Le Journal de Quebec - Weekend
« QUAND J’ÉCRIS, C’EST TOUJOURS UNE TENTATIVE DE CONTACT »
« J’essaie que cette excavation que je fais, quand je vais fouiller dans mes propres insécurités et mes propres obsessions, ait un écho pour quelqu’un d’autre », explique Fanny Britt. Son attendu second roman Faire les sucres s’appuie assurément sur l’une de ses obsessions avouées : l’idée que tout peut basculer — vers le rêve comme vers le tragique — en l’espace d’un instant. Écrivaine, dramaturge, scénariste et traductrice, Fanny Britt dit aimer écrire depuis qu’elle a appris le faire. Ses petites histoires rédigées à la dactylo qu’elle avait demandée pour le Noël de ses 9 ans lui ont rapidement permis de trouver une évasion désirée dans l’écriture.
« J’ai pensé rapidement que je trouverais une façon d’écrire pour gagner ma vie, dit celle qui avoue avoir hérité du côté pragmatique de sa mère. J’ai pensé devenir journaliste, mais lorsque j’ai entendu parler de l’école nationale, j’ai voulu essayer. L’audition pour y entrer était d’écrire une courte pièce de théâtre. »
Il y a eu, ensuite, « l’incroyable rencontre » avec l’illustratrice Isabelle Arsenault avec qui elle a créé le roman graphique Jane, le renard et moi. Un projet déterminant ayant donné la piqûre d’écrire des livres à l’autrice montréalaise née à Amos, en Abitibi.

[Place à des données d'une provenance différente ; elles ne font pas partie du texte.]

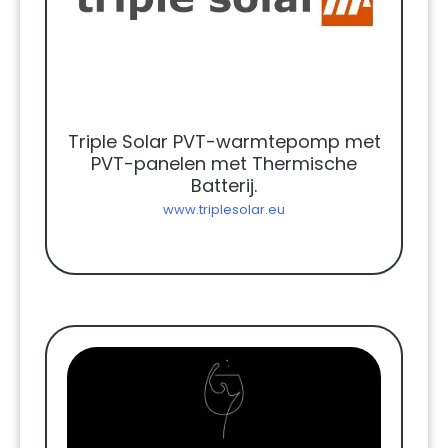
Triple Solar PVT-warmtepomp met
PVT-panelen met Thermische
Batterij.
www.triplesolar.eu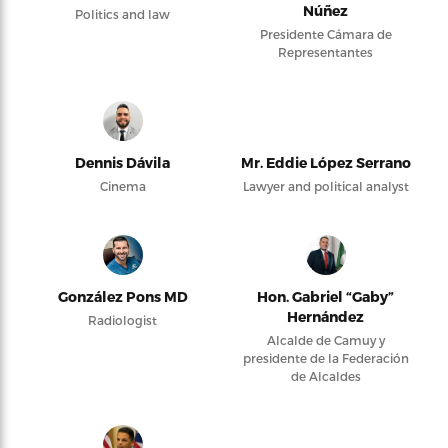
Núñez
Politics and law
Presidente Cámara de
Representantes
Dennis Dávila
Mr. Eddie López Serrano
Cinema
Lawyer and political analyst
González Pons MD
Hon. Gabriel “Gaby”
Hernández
Radiologist
Alcalde de Camuy y
presidente de la Federación
de Alcaldes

Une quinzaine de pièces de théâtre, deux romans graphiques, deux essais féministes et le roman Les maisons plus tard, l’écrivaine de 43 ans a trouvé le filon de ce qui allait faire naître ce deuxième roman fort attendu. Un roman « au regard impitoyable, mais précis, à la fois tourmenté et investi » aux personnages portant des angoisses reflétant ses propres dilemmes intérieurs.
FAIRE LES SUCRES
Tout a commencé par de vraies vacances à la mer, à l’été 2016. Alors que son amoureux faisait du mini surf, l’écrivaine s’est mise à imaginer ce qui arriverait si un touriste québécois fonçait dans une Américaine. Elle tenait là, dit-elle, le début d’un roman.
« Le point de départ pour les personnages a été de me demander : qu’est-ce qui arrive quand on se met à ne plus jouer notre rôle social ? Car c’est quelque chose qui m’a toujours passionnée, cet écart entre ce qu’on voudrait être et ce qu’on montre au monde. » Faire ses sucres offre le point de vue d’Adam (chef vedette) et de Marion (dentiste pleine de sollicitude) au fil de chapitres alternant leurs discours intérieurs. Le tout entrecoupé par l’histoire de Celia, troisième personnage aux allures de grondement sous-terrain de cette histoire débutant sur une plage de Martha’s Vineyard.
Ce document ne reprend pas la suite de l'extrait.